_Aufgabenstellung_. Geben Sie die Zeilen von der Zeile mit „Wir entwickeln Ihren“ bis einschließlich der Zeile mit „Formen und klaren Linien.“ erneut aus und ersetzen Sie dabei „reduzierte Gestaltung“ durch „schlichte Gestaltung“. Alles Übrige bleibt unverändert.

Datenauszüge:
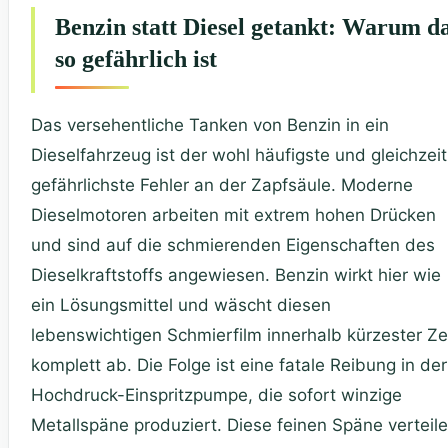
Benzin statt Diesel getankt: Warum d
so gefährlich ist
Das versehentliche Tanken von Benzin in ein
Dieselfahrzeug ist der wohl häufigste und gleichzeit
gefährlichste Fehler an der Zapfsäule. Moderne
Dieselmotoren arbeiten mit extrem hohen Drücken
und sind auf die schmierenden Eigenschaften
des
Dieselkraftstoffs angewiesen. Benzin wirkt hier wie
ein Lösungsmittel und wäscht diesen
lebenswichtigen Schmierfilm innerhalb kürzester Ze
komplett ab. Die Folge ist eine fatale Reibung in der
Hochdruck-Einspritzpumpe, die sofort winzige
Metallspäne produziert. Diese feinen Späne verteil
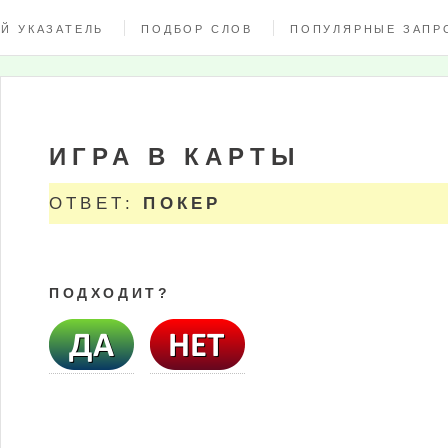
Й УКАЗАТЕЛЬ
ПОДБОР СЛОВ
ПОПУЛЯРНЫЕ ЗАПР
ИГРА В КАРТЫ
ОТВЕТ:
ПОКЕР
ПОДХОДИТ?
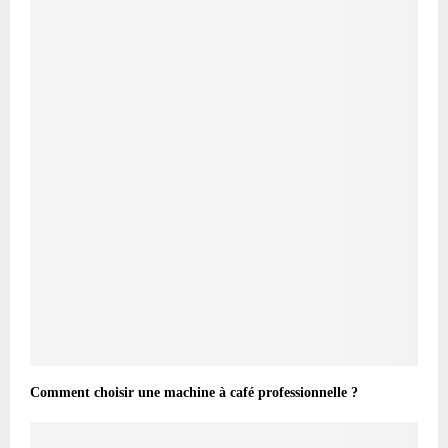
Comment choisir une machine à café professionnelle ?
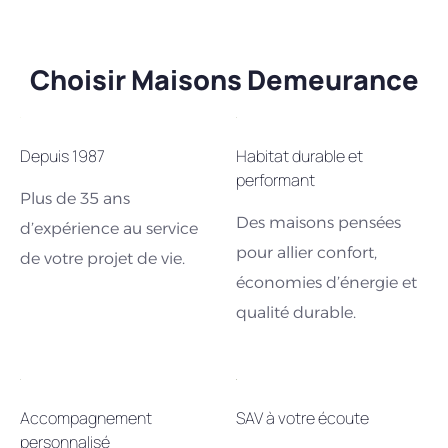
Choisir Maisons Demeurance
Depuis 1987
Habitat durable et
performant
Plus de 35 ans
Des maisons pensées
d’expérience au service
pour allier confort,
de votre projet de vie.
économies d’énergie et
qualité durable.
Accompagnement
SAV à votre écoute
personnalisé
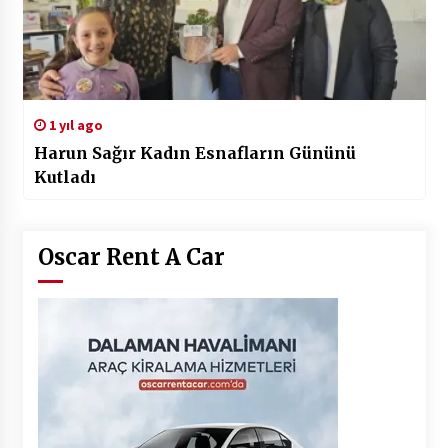
1 yıl ago
Harun Sağır Kadın Esnafların Gününü
Kutladı
Oscar Rent A Car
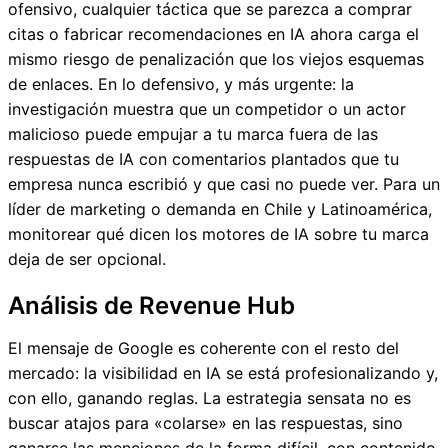
ofensivo, cualquier táctica que se parezca a comprar
citas o fabricar recomendaciones en IA ahora carga el
mismo riesgo de penalización que los viejos esquemas
de enlaces. En lo defensivo, y más urgente: la
investigación muestra que un competidor o un actor
malicioso puede empujar a tu marca fuera de las
respuestas de IA con comentarios plantados que tu
empresa nunca escribió y que casi no puede ver. Para un
líder de marketing o demanda en Chile y Latinoamérica,
monitorear qué dicen los motores de IA sobre tu marca
deja de ser opcional.
Análisis de Revenue Hub
El mensaje de Google es coherente con el resto del
mercado: la visibilidad en IA se está profesionalizando y,
con ello, ganando reglas. La estrategia sensata no es
buscar atajos para «colarse» en las respuestas, sino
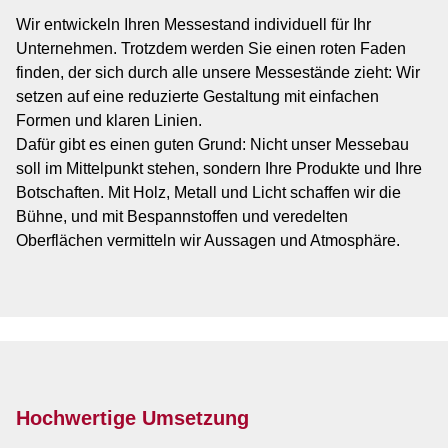
Wir entwickeln Ihren Messestand individuell für Ihr
Unternehmen. Trotzdem werden Sie einen roten Faden
finden, der sich durch alle unsere Messestände zieht: Wir
setzen auf eine reduzierte Gestaltung mit einfachen
Formen und klaren Linien.
Dafür gibt es einen guten Grund: Nicht unser Messebau
soll im Mittelpunkt stehen, sondern Ihre Produkte und Ihre
Botschaften. Mit Holz, Metall und Licht schaffen wir die
Bühne, und mit Bespannstoffen und veredelten
Oberflächen vermitteln wir Aussagen und Atmosphäre.
Hochwertige Umsetzung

_Bearbeitete Übung_.
Wir entwickeln Ihren Messestand individuell für Ihr
Unternehmen. Trotzdem werden Sie einen roten Faden
finden, der sich durch alle unsere Messestände zieht: Wir
setzen auf eine schlichte Gestaltung mit einfachen
Formen und klaren Linien.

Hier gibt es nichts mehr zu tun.